Força maior e a exigência de sentença judicial para movimentação da conta vinculada do FGTS

A Lei 8.036/90 exige sentença judicial comprobatória da força maior apenas para o fim de legitimar a multa rescisória sob a alíquota de 20%, ao invés de 40%, nos termos do art. 18, §2º, da referida norma:

Art. 18. Ocorrendo rescisão do contrato de trabalho, por parte do empregador, ficará este obrigado a depositar na conta vinculada do trabalhador no FGTS os valores relativos aos depósitos referentes ao mês da rescisão e ao imediatamente anterior, que ainda não houver sido recolhido, sem prejuízo das cominações legais.

 

  • 1º Na hipótese de despedida pelo empregador sem justa causa, depositará este, na conta vinculada do trabalhador no FGTS, importância igual a quarenta por cento do montante de todos os depósitos realizados na conta vinculada durante a vigência do contrato de trabalho, atualizados monetariamente e acrescidos dos respectivos juros.
  • 2º Quando ocorrer despedida por culpa recíproca ou força maior, reconhecida pela Justiça do Trabalho, o percentual de que trata o §1º será de 20 (vinte) por cento.

 

Já para a finalidade de movimentação da conta vinculada (o saque do FGTS), a lei não exige que seja apresentada comprovação, via sentença, da ocorrência da força maior, como evidencia o inciso I do art. 20 da Lei 8.036/90:

“Art. 20. A conta vinculada do trabalhador no FGTS poderá ser movimentada nas seguintes situações:

I – despedida sem justa causa, inclusive a indireta, de culpa recíproca e de força maior”

Importante notar que a redação anterior do inciso I do art. 20 continha a exigência de “comprovação” de depósito dos valores previstos no art. 18, o que poderia resultar em uma vinculação entre o direito de “movimentação da conta” e a necessidade de “comprovação da retidão do recolhimento do percentual de 20%”, circunstância que, indiretamente, levaria ao entendimento da necessidade da sentença judicial exigida no §2º do mesmo art. 18. Veja-se a redação anterior do inciso I do art. 20 da Lei 8.036/90:

I – despedida sem justa causa, inclusive a indireta, de culpa recíproca e de força maior, comprovada com o depósito dos valores de que trata o artigo 18

Contudo, essa redação foi alterada pela Medida Provisória nº 2.197-43, de 2001, quando foi extirpada a exigência de comprovação.

● DADOS FORNECIDOS:
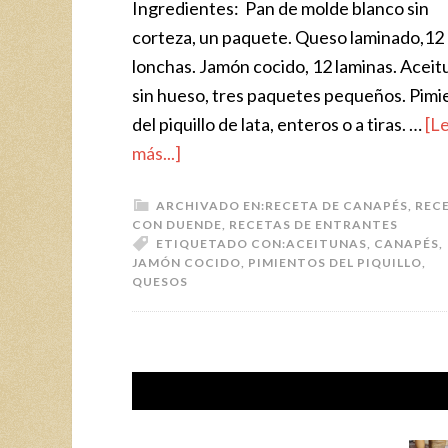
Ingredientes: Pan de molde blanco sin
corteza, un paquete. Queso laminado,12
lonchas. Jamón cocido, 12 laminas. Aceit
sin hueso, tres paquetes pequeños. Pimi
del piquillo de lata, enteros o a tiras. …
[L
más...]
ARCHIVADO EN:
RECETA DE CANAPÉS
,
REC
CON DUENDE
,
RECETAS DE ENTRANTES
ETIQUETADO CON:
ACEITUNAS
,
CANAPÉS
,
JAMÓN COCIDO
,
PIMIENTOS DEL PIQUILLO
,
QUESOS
* * *
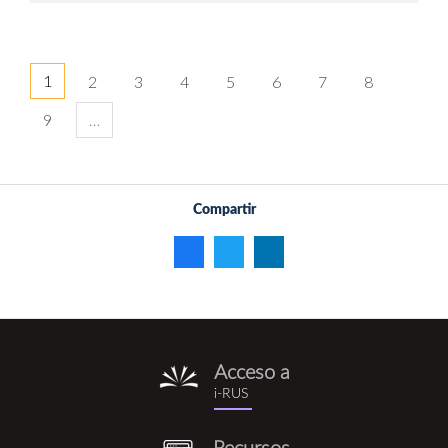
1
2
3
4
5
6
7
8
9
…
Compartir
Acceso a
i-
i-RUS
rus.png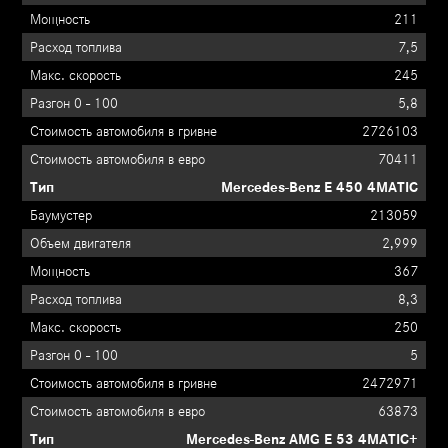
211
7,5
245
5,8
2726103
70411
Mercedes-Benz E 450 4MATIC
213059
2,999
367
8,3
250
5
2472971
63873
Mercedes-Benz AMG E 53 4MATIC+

● INSTRUÇÕES DA TAREFA: Dê continuidade ao texto sobre força maior e saque do FGTS, começando logo após a última frase apresentada. Os itens não têm nenhuma relação com o texto.

● RESPOSTA:
De mais a mais, a lei não exige que os depósitos de FGTS tenham sido efetuados em sua integralidade para que o empregado movimente a conta vinculada. Mesmo se o empregador não tiver realizado de forma correta e completa os depósitos fundiários, seja no tocante aos recolhimentos mensais, seja no que se refere ao depósito da multa fundiária (20% ou 40%), o empregado tem direito à movimentação da conta em se materializando quaisquer das hipóteses do art. 20 da Lei 8.036/90.

Vale salientar, então, que o empregado possui o direito à movimentação de sua conta vinculada em sendo demitido por força maior sem a necessidade de apresentação de sentença judicial porque não há essa exigência no art. 20, I, da Lei 8.036/90.

Em não sendo verídica a motivação da demissão, poderá o empregado acionar judicialmente a empresa a fim de convolar a rescisão contratual em demissão sem justa causa, com os devidos consectários, incluindo a complementação da multa fundiária para 40%.

Cuida-se da mesma situação na qual o trabalhador é demitido – sem justa causa, por exemplo – sem que a empresa tenha realizado todos os depósitos de FGTS ou os tenha feito de maneira incorreta, inferior ao valor efetivamente devido. O empregado movimenta sua conta vinculada e continua no direito de acionar a Justiça do Trabalho postulando a complementação dos depósitos devidos.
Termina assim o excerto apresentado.